Our patient developed bilateral optic neuropathy localised to the retrobulbar optic nerves 2 weeks after commencing IFN treatment for AML. Retinal-associated visual loss and AION were ruled out by normal examination and investigation 3 weeks after symptom onset. She did not show recognisable risk factors for IFN-associated AION, nor typical vascular risk factors. Other forms of optic neuropathy, including the demyelinating, toxic, inflammatory, infiltrating and inherited forms, have been excluded, and clinical investigation findings were not typical of paraneoplastic or leukaemic optic neuropathy. Visual loss could not definitively be attributed to IFN alpha-2a treatment; however, an absence of risk factors for other causes of optic neuropathy raised strong suspicion.

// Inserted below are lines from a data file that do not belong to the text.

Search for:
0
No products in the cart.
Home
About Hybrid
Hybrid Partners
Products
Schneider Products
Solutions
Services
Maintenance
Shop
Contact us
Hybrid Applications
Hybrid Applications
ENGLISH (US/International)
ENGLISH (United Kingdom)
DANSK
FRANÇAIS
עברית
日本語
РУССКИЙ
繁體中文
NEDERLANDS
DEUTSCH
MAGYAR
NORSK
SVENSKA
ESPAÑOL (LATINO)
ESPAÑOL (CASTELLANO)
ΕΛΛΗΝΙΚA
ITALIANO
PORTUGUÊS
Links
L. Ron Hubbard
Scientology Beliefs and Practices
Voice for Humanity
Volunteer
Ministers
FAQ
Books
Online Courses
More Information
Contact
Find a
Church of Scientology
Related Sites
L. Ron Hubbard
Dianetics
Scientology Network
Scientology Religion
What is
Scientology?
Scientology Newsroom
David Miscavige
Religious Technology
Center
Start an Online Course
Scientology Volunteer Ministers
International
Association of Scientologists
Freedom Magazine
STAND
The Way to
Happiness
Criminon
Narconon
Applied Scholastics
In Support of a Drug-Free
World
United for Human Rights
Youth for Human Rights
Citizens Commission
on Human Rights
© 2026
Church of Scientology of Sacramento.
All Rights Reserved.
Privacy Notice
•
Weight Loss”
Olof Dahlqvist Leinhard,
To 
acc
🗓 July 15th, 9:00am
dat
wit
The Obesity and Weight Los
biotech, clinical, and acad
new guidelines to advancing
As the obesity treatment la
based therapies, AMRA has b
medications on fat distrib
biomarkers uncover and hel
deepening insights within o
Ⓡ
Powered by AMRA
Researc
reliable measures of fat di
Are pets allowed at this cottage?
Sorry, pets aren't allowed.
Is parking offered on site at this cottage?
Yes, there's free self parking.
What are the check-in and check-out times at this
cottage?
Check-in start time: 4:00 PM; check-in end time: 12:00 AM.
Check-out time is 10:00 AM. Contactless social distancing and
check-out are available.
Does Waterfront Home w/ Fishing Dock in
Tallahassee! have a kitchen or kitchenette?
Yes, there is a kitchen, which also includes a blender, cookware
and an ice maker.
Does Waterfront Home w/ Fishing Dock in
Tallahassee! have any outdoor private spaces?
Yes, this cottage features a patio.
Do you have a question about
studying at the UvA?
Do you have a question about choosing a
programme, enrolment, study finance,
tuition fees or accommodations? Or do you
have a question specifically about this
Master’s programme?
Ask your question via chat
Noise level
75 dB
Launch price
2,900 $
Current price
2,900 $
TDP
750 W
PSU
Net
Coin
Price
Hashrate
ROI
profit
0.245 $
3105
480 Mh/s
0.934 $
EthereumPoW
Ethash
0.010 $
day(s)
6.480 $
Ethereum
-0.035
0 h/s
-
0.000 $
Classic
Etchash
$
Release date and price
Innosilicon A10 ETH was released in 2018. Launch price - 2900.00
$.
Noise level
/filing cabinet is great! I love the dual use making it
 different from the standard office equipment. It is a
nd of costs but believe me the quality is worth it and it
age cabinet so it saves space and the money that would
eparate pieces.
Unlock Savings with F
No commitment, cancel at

The mechanism of visual loss in our patient is unknown. Given that IFN-associated visual loss is thought to be ischaemic in origin, it is possible that she had bilateral posterior ischaemic optic neuropathy. However, none of the common causative factors such as perioperative hypotension and blood loss, giant cell arteritis and risk factors for atherosclerotic vascular disease were present [9]. Non-ischaemic causal mechanisms were also plausible. An infiltrative retrobulbar optic neuropathy in the setting of refractory AML is a differential diagnosis; however, the simultaneous development of bilateral disease observed in this case is more consistent with a toxic effect than an infiltrative process. The absence of cerebrospinal fluid analysis adds difficulty to the assessment of an infiltrate, but the appearance on MRI films is not suggestive of an infiltrative process. Anti-drug antibody formation to IFN alpha has been observed in the treatment of hairy cell leukaemia, renal cell carcinoma and chronic hepatitis C with a variable time of onset from weeks to months after commencing treatment [10]. Anti-drug antibodies are more commonly seen in patients treated with non-pegylated IFN [10], as was our patient. It is conceivable that anti-drug antibodies result in a non-ischaemic retrobulbar optic neuropathy secondary to immune complex deposition; a commercially available test for anti-IFN alpha-2a antibodies is not currently available to test this hypothesis.

This is the first well-documented case report of bilateral retrobulbar optic neuropathy in the setting of IFN alpha-2a. Further case reports are required to determine the incidence of this form of optic neuropathy and the causal mechanisms. The development of commercially available testing of anti-drug antibody levels for IFN alpha may provide further circumstantial evidence for an antibody-mediated disease process. Patients treated with IFN who experience visual loss need prompt ophthalmic assessment to consider ceasing the therapy, as visual loss can be bilateral and irreversible.

Disclosure Statement

The authors have no conflicts of interest to disclose.